5. What the Spirit says to the Church

Spiritual reading does not only regard the Old Testament; in a different sense it also regards the New Testament; it too must be read spiritually. Reading the New Testament spiritually means reading it in the light of the Holy Spirit given to the Church at Pentecost to lead the Church to all truth, that is, to the complete understanding and actualization of the Gospel.

Jesus explained beforehand the relationship between his word and the Spirit that he would send (even if we do not necessarily need to think that he did so in the precise terms that John's Gospel uses in this regard). The Spirit — one reads in John — "will teach and bring to mind" everything that Jesus said (cf. John 14:25f.), that is, he will make it completely understood, in all of its implications. He "will not speak from himself," that is, he will not say new things in respect to those things that Jesus said, but — as Jesus himself says — he will take what is mine and will reveal it (cf. John 16:13-15).

In this one sees how spiritual reading integrates and surpasses scientific reading. Scientific reading knows only one direction, which is that of history; it explains, in fact, that which comes after in light of that which comes before; it explains the New Testament in the light of the Old which precedes it, and it explains the Church in the light of the New Testament. A good part of the critical effort in regard to Scripture consists in illustrating the doctrines of the Gospel in light of the Old Testament traditions, of the rabbinical exegesis, etc.; it consists, in sum, in the research on sources (Kittel and many other biblical aids are based on this).

Spiritual reading fully recognizes the validity of this direction of research, but it adds an inverse direction to it. This consists in explaining that which comes before in the light of that which comes after, prophecy in the light of its realization, the Old Testament in the light of the New and in the New in the light of the tradition of the Church. In this the spiritual reading of the Bible finds a singular confirmation in the Hans-Georg Gadamer's hermeneutic principle of "history of effects" ("Wirkungsgeschichte"), according to which a text is understood by taking account of the effects that it has produced in history, by inserting oneself in this history and dialoguing with it.[5]

Only after God has realized his plan, is one able to fully understand the meaning of that which prepared and prefigured. If every tree, as Jesus says, is known by its fruit, then the word of God cannot be fully understood unless the fruits it produces are seen. Studying Scripture in the light of the Tradition is a little like knowing the tree by its fruits. For this reason Origen says that "the spiritual sense is that which the Spirit gives to the Church."[6] The Spirit identifies itself with the ecclesial reading or, indeed, Tradition itself, if by "Tradition" we understand not only the solemn declarations of the magisterium (which, after all, only touch on very few biblical texts), but also the experience of doctrine and sanctity in which the word of God is in a way newly incarnated and "explained" over the course of centuries, by the working of the Holy Spirit.

That which is necessary is not therefore a spiritual reading that would take the place of current scientific exegesis, with a mechanical return to the exegesis of the Fathers; it is rather a new spiritual reading corresponding to the enormous progress recorded by the study of "letter." It is a reading, in sum, that has the breath and faith of the Fathers and, at the same time, the consistency and seriousness of current biblical science.

Set tasks →
a - Copy the passage on spiritual reading word for word, from "5. What the" to "of the Gospel.".
b - In the passage on spiritual reading, how does Origen define the spiritual sense?

Provided material →
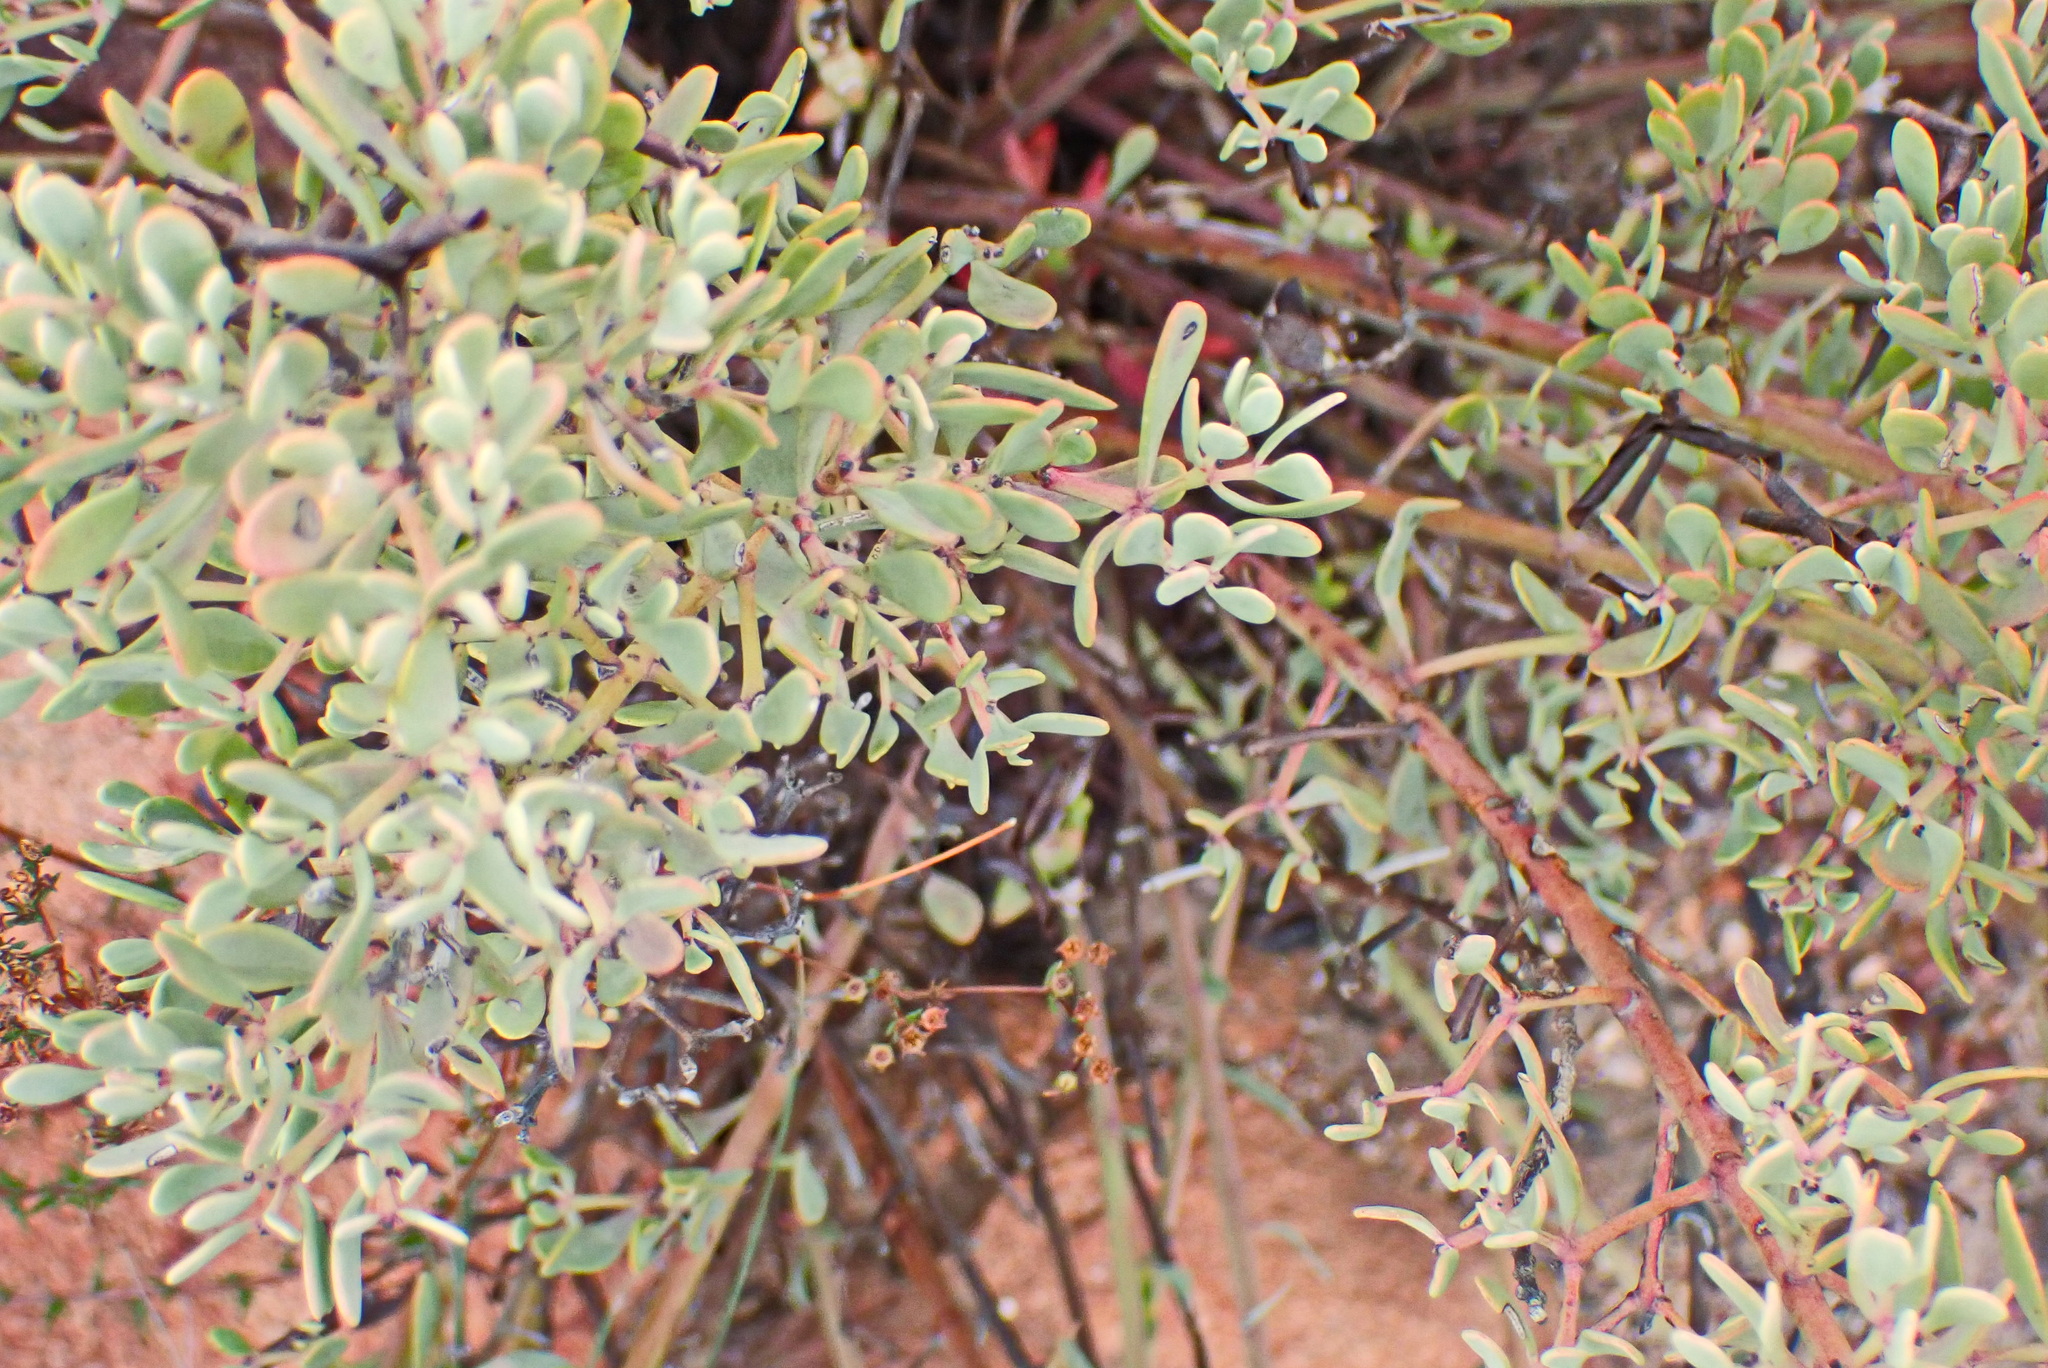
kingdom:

Solutions per task →
a -
5. What the Spirit says to the Church

Spiritual reading does not only regard the Old Testament; in a different sense it also regards the New Testament; it too must be read spiritually. Reading the New Testament spiritually means reading it in the light of the Holy Spirit given to the Church at Pentecost to lead the Church to all truth, that is, to the complete understanding and actualization of the Gospel.

b - The spiritual sense is that which the Spirit gives to the Church.